听饭店老板这么一说,高鑫和商歌想起了留在旅馆里的那些人,莫非老板口中的阿卡人,就是妹兰她们?商歌急得心都凉了半截,急忙冲出饭馆,果然有一群士兵,手里端着枪,朝这边走来,高鑫的第一个反应就是,他们是来抓自己的。
“走。”先顾不得其他人了,高鑫拉着商歌就回到饭馆里,一看见老板和伙计异样的目光,急中生智,问:“你们这里有卫生间吗?”
“有,在后面。”伙计给他们指了方向。
为了避免老板找自己的麻烦,秉承多多益善的原则,高鑫把饭钱先给付清了,然后拉起商歌“找卫生间”去了。
他们并没有进卫生间,从后门偷偷溜出去了,后门是一条很窄的小巷子,他们顺着小巷子出来,到了这排房子的边上,商歌在里注视着士兵有没有从饭店的后面追出来,高鑫在外探查大街上的情况,这时的大街上站满士兵,过了一会儿,果然士兵们押着一些人从排屋前面通过,正是护送着他们来的几个阿卡人,高鑫一点,总共四个,而且妹兰等女人统统不在。
“他们暴露目标了。”高鑫将这个坏消息告诉商歌。
商歌这时也已经看到了,说:“怎么只有四个?”
“是四个。”
“还好那些女人都不在。”
“你就老惦记着你的这些女人。
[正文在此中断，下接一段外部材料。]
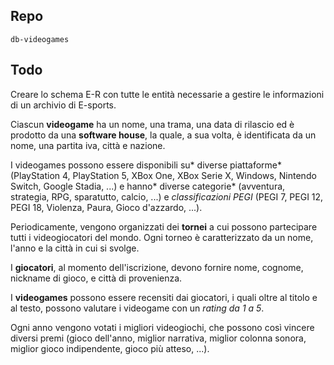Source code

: ## Repo
`db-videogames`

## Todo
Creare lo schema E-R con tutte le entità necessarie a gestire le informazioni di un archivio di E-sports.

Ciascun **videogame** ha un nome, una trama, una data di rilascio ed è prodotto da una **software house**, la quale, a sua volta, è identificata da un nome, una partita iva, città e nazione.

I videogames possono essere disponibili su* diverse piattaforme* (PlayStation 4, PlayStation 5, XBox One, XBox Serie X, Windows, Nintendo Switch, Google Stadia, ...) e hanno* diverse categorie* (avventura, strategia, RPG, sparatutto, calcio, ...) e *classificazioni PEGI* (PEGI 7, PEGI 12, PEGI 18, Violenza, Paura, Gioco d'azzardo, ...).

Periodicamente, vengono organizzati dei **tornei** a cui possono partecipare tutti i videogiocatori del mondo. Ogni torneo è caratterizzato da un nome, l'anno e la città in cui si svolge. 

I **giocatori**, al momento dell'iscrizione, devono fornire nome, cognome, nickname di gioco, e città di provenienza.

I **videogames** possono essere recensiti dai giocatori, i quali oltre al titolo e al testo, possono valutare i videogame con un *rating da 1 a 5*.

Ogni anno vengono votati i migliori videogiochi, che possono così vincere diversi premi (gioco dell'anno, miglior narrativa, miglior colonna sonora, miglior gioco indipendente, gioco più atteso, ...).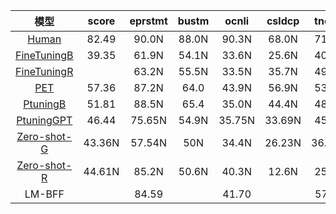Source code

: | 模型   | score     | eprstmt  | bustm  | ocnli   | csldcp   | tnews | wsc | ifytek| csl | chid  |
| :----:| :----:  | :----: |:----: |:----: |:----: |:----: |:----: |:----: |:----: |:----: |
| <a href="https://arxiv.org/abs/2004.05986">Human</a>        | 82.49 |90.0N  | 88.0N    |  90.3N  | 68.0N |71.0N | 98.0N | 66.0N |  84.0N|  87.1N|
| <a href="https://github.com/ymcui/Chinese-BERT-wwm">FineTuningB</a>        | 39.35 |61.9N   | 54.1N   | 33.6N  | 25.6N |40.5N | 50.3N |22.6N | 50.5N| 15.0N|
| <a href="https://github.com/google-research/bert">FineTuningR</a>        | | 63.2N |55.5N   | 33.5N    | 35.7N  | 49.3N |49.6N | 32.8N |50.0N | |
| <a href="https://arxiv.org/pdf/2009.07118.pdf">PET</a>      | 57.36 | 87.2N | 64.0  | 43.9N | 56.9N |53.7N  | 59.2N| 35.1N | 55.0N | 61.3N |
| <a href="https://arxiv.org/pdf/2009.07118.pdf">PtuningB</a>      | 51.81| 88.5N | 65.4  | 35.0N | 44.4N |  48.2N  | 51.0N | 32.0N| 50.0N | 57.6N |
| <a href="https://arxiv.org/pdf/2009.07118.pdf">PtuningGPT</a>      | 46.44| 75.65N  | 54.9N   | 35.75N  | 33.69N  |  45.3N   | 49.0N | 24.0N | 53.5N  | 13.7N  |
| <a href="https://arxiv.org/abs/2005.14165">Zero-shot-G</a>      | 43.36N |  57.54N |  50N  | 34.4N  |  26.23N |  36.96N | 50.31N | 19.04N | 50.14N  | 65.63N  |
| <a href="https://arxiv.org/abs/2005.14165">Zero-shot-R</a>      | 44.61N |  85.2N |   50.6N | 40.3N | 12.6N  |   25.3N  | 50.0N | 27.7N |  52.2N |  57.6N |
| LM-BFF |  | 84.59 | | 41.70 | |  57.31 | | | | |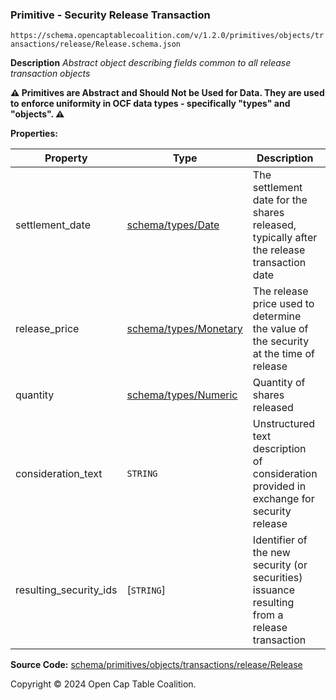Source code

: ### Primitive - Security Release Transaction

`https://schema.opencaptablecoalition.com/v/1.2.0/primitives/objects/transactions/release/Release.schema.json`

**Description** _Abstract object describing fields common to all release transaction objects_

**:warning: Primitives are Abstract and Should Not be Used for Data. They are used to enforce uniformity in OCF data types - specifically "types" and "objects". :warning:**

**Properties:**

| Property               | Type                                                   | Description                                                                                  | Required   |
| ---------------------- | ------------------------------------------------------ | -------------------------------------------------------------------------------------------- | ---------- |
| settlement_date        | [schema/types/Date](../../../../types/Date.md)         | The settlement date for the shares released, typically after the release transaction date    | `REQUIRED` |
| release_price          | [schema/types/Monetary](../../../../types/Monetary.md) | The release price used to determine the value of the security at the time of release         | `REQUIRED` |
| quantity               | [schema/types/Numeric](../../../../types/Numeric.md)   | Quantity of shares released                                                                  | `REQUIRED` |
| consideration_text     | `STRING`                                               | Unstructured text description of consideration provided in exchange for security release     | -          |
| resulting_security_ids | [`STRING`]                                             | Identifier of the new security (or securities) issuance resulting from a release transaction | `REQUIRED` |

**Source Code:** [schema/primitives/objects/transactions/release/Release](../../../../../../../schema/primitives/objects/transactions/release/Release.schema.json)

Copyright © 2024 Open Cap Table Coalition.

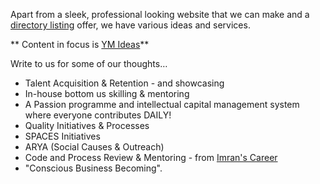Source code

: Apart from a sleek, professional looking website that we can make and a [directory listing](https://amadeusweb.site/) offer, we have various ideas and services.

** Content in focus is [YM Ideas](https://ideas2.yieldmore.org/at-work/)**

Write to us for some of our thoughts&hellip;

* Talent Acquisition & Retention - and showcasing
* In-house bottom us skilling & mentoring
* A Passion programme and intellectual capital management system where everyone contributes DAILY!
* Quality Initiatives & Processes
* SPACES Initiatives
* ARYA (Social Causes & Outreach)
* Code and Process Review & Mentoring - from [Imran's Career](https://imran.yieldmore.org/career-past)
* "Conscious Business Becoming".
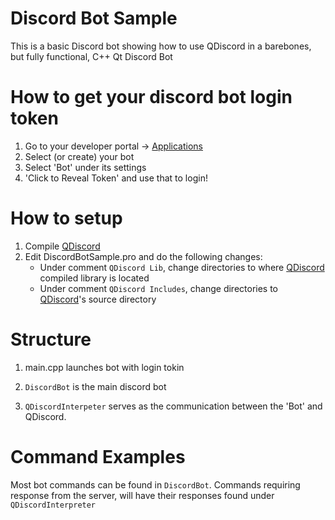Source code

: # Discord Bot Sample
This is a basic Discord bot showing how to use QDiscord in a barebones, but fully functional, C++ Qt Discord Bot

# How to get your discord bot login token
1. Go to your developer portal -> [Applications](https://discord.com/developers/applications/)
2. Select (or create) your bot
3. Select 'Bot' under its settings
4. 'Click to Reveal Token' and use that to login!

# How to setup
1. Compile [QDiscord](https://github.com/JohnCiubuc/QDiscord/tree/master/QDiscord)
2. Edit DiscordBotSample.pro and do the following changes:
    * Under comment `QDiscord Lib`, change directories to where [QDiscord](https://github.com/JohnCiubuc/QDiscord/tree/master/QDiscord) compiled library is located
    * Under comment `QDiscord Includes`, change directories to [QDiscord](https://github.com/JohnCiubuc/QDiscord/tree/master/QDiscord)'s source directory

# Structure

1. main.cpp launches bot with login tokin

2. `DiscordBot` is the main discord bot

3. `QDiscordInterpeter` serves as the communication between the 'Bot' and QDiscord. 

# Command Examples

Most bot commands can be found in `DiscordBot`. Commands requiring response from the server, will have their responses found under `QDiscordInterpreter`
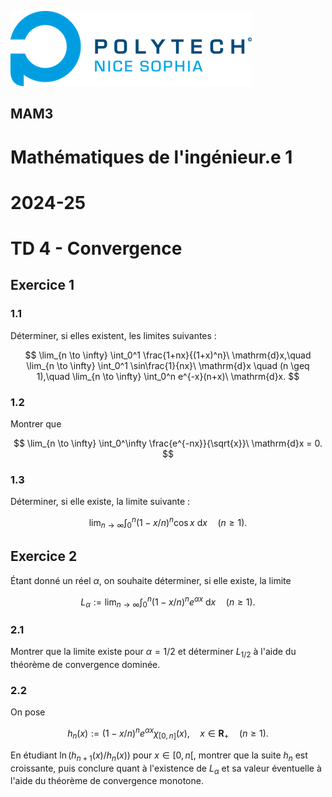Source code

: ![PNS](https://raw.githubusercontent.com/pns-mam/mi1/master/logo-pns.png)

## MAM3

# Mathématiques de l'ingénieur.e 1

# 2024-25

# TD 4 - Convergence

## Exercice 1

### 1.1
Déterminer, si elles existent, les limites suivantes :

$$ 
\lim_{n \to \infty} \int_0^1 \frac{1+nx}{(1+x)^n}\ \mathrm{d}x,\quad
   \lim_{n \to \infty} \int_0^1 \sin\frac{1}{nx}\ \mathrm{d}x \quad (n \geq 1),\quad
   \lim_{n \to \infty} \int_0^n e^{-x}(n+x)\ \mathrm{d}x.
$$

### 1.2
Montrer que

$$ \lim_{n \to \infty} \int_0^\infty \frac{e^{-nx}}{\sqrt{x}}\ \mathrm{d}x = 0. $$

### 1.3
Déterminer, si elle existe, la limite suivante :

$$ \lim_{n \to \infty} \int_0^n (1-x/n)^n \cos x\ \mathrm{d}x \quad (n \geq 1). $$

## Exercice 2

Étant donné un réel $\alpha$, on souhaite déterminer, si elle existe, la limite

$$ L_\alpha := \lim_{n \to \infty} \int_0^n (1-x/n)^n e^{\alpha x}\ \mathrm{d}x \quad (n \geq 1). $$

### 2.1
Montrer que la limite existe pour $\alpha=1/2$ et déterminer $L_{1/2}$ à l'aide du théorème de convergence dominée.

### 2.2
On pose

$$ h_n(x) := (1-x/n)^n e^{\alpha x}\chi_{[0,n]}(x),\quad x \in \mathbf{R}_+ \quad (n \geq 1). $$

En étudiant $\ln(h_{n+1}(x)/h_n(x))$ pour $x \in [0,n[$, montrer que la suite $h_n$ est croissante, puis conclure quant à l'existence de $L_\alpha$ et sa valeur éventuelle à l'aide du théorème de convergence monotone.

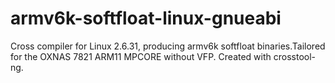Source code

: armv6k-softfloat-linux-gnueabi
==============================

Cross compiler for Linux 2.6.31, producing armv6k softfloat binaries.Tailored for the OXNAS 7821 ARM11 MPCORE without VFP. Created with crosstool-ng.

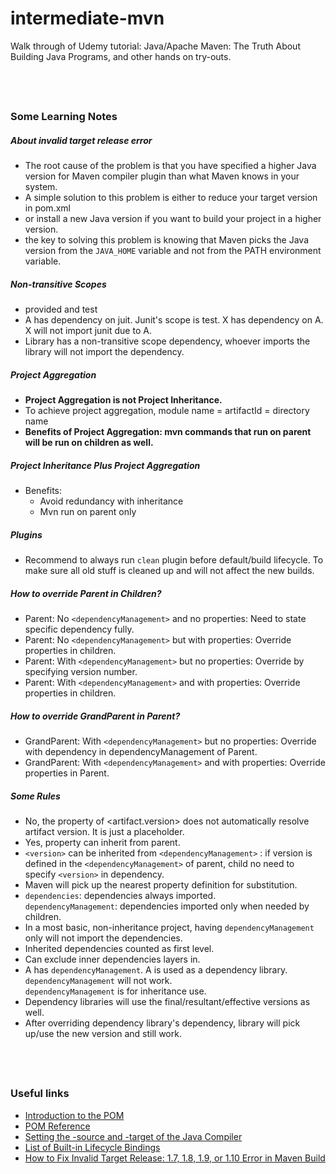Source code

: # intermediate-mvn
Walk through of Udemy tutorial: Java/Apache Maven: The Truth About Building Java Programs, and other hands on try-outs.


&nbsp;
----
### Some Learning Notes ###
##### About invalid target release error #####
* The root cause of the problem is that you have specified a higher Java version for Maven compiler plugin than what Maven knows in your system.
* A simple solution to this problem is either to reduce your target version in pom.xml 
* or install a new Java version if you want to build your project in a higher version. 
* the key to solving this problem is knowing that Maven picks the Java version from the `JAVA_HOME` variable and not from the PATH environment variable. 
&nbsp;

##### Non-transitive Scopes #####
* provided and test
* A has dependency on juit. Junit's scope is test. X has dependency on A.  
X will not import junit due to A. 
* Library has a non-transitive scope dependency, whoever imports the library will not import the dependency. 
&nbsp;

##### Project Aggregation #####
* **Project Aggregation is not Project Inheritance.** 
* To achieve project aggregation, module name = artifactId =  directory name
* **Benefits of Project Aggregation: mvn commands that run on parent will be run on children as well.**
&nbsp;
    
##### Project Inheritance Plus Project Aggregation #####
* Benefits: 
  * Avoid redundancy with inheritance
  * Mvn run on parent only
&nbsp;

##### Plugins #####
* Recommend to always run `clean` plugin before default/build lifecycle. To make sure all old stuff is cleaned up
and will not affect the new builds. 
&nbsp;

##### How to override Parent in Children? #####
* Parent: No `<dependencyManagement>` and no properties: Need to state specific dependency fully. 
* Parent: No `<dependencyManagement>` but with properties: Override properties in children. 
* Parent: With `<dependencyManagement>` but no properties: Override by specifying version number. 
* Parent: With `<dependencyManagement>` and with properties: Override properties in children.
&nbsp;

##### How to override GrandParent in Parent? #####
* GrandParent: With `<dependencyManagement>` but no properties: Override with dependency in dependencyManagement of Parent. 
* GrandParent: With `<dependencyManagement>` and with properties: Override properties in Parent. 
&nbsp;

##### Some Rules #####
* No, the property of <artifact.version> does not automatically resolve artifact version. It is just a placeholder.
* Yes, property can inherit from parent. 
* `<version>` can be inherited from `<dependencyManagement>` : if version is defined in the `<dependencyManagement>` of parent, 
 child no need to specify `<version>` in dependency. 
* Maven will pick up the nearest property definition for substitution. 
* `dependencies`: dependencies always imported.    
`dependencyManagement`: dependencies imported only when needed by children.
* In a most basic, non-inheritance project, having `dependencyManagement` only will not import the dependencies. 
&nbsp;
* Inherited dependencies counted as first level. 
* Can exclude inner dependencies layers in. 
* A has `dependencyManagement`. A is used as a dependency library. `dependencyManagement` will not work.   
`dependencyManagement` is for inheritance use.
* Dependency libraries will use the final/resultant/effective versions as well. 
* After overriding dependency library's dependency, library will pick up/use the new version and still work.       


&nbsp;
----
### Useful links ###
* [Introduction to the POM](http://maven.apache.org/guides/introduction/introduction-to-the-pom.html#)
* [POM Reference](http://maven.apache.org/pom.html)
* [Setting the -source and -target of the Java Compiler](http://maven.apache.org/plugins/maven-compiler-plugin/examples/set-compiler-source-and-target.html)
* [List of Built-in Lifecycle Bindings](http://maven.apache.org/guides/introduction/introduction-to-the-lifecycle.html)
* [How to Fix Invalid Target Release: 1.7, 1.8, 1.9, or 1.10 Error in Maven Build](https://dzone.com/articles/how-to-fix-invalid-target-release-17-18-19-or-110)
”
“你别唠叨了,我们得想办法出去,离开这儿快点找到他们,这里太危险了。”
“你说得容易,满大街都是兵。”
“想法子找别的路吧。”
士兵并没有从饭店后门出来找他们,可见他们没有暴露,从前面走肯定要碰到士兵,他们就打量了这个小巷,这条脏脏的小巷夹杂在两排房子中间,前面的大街既然已经被封锁了,就从后面走吧。
于是他们悄悄绕过后面这排房子,这才发现,这排房子后面是一条河,而且附近没有桥,死路一条。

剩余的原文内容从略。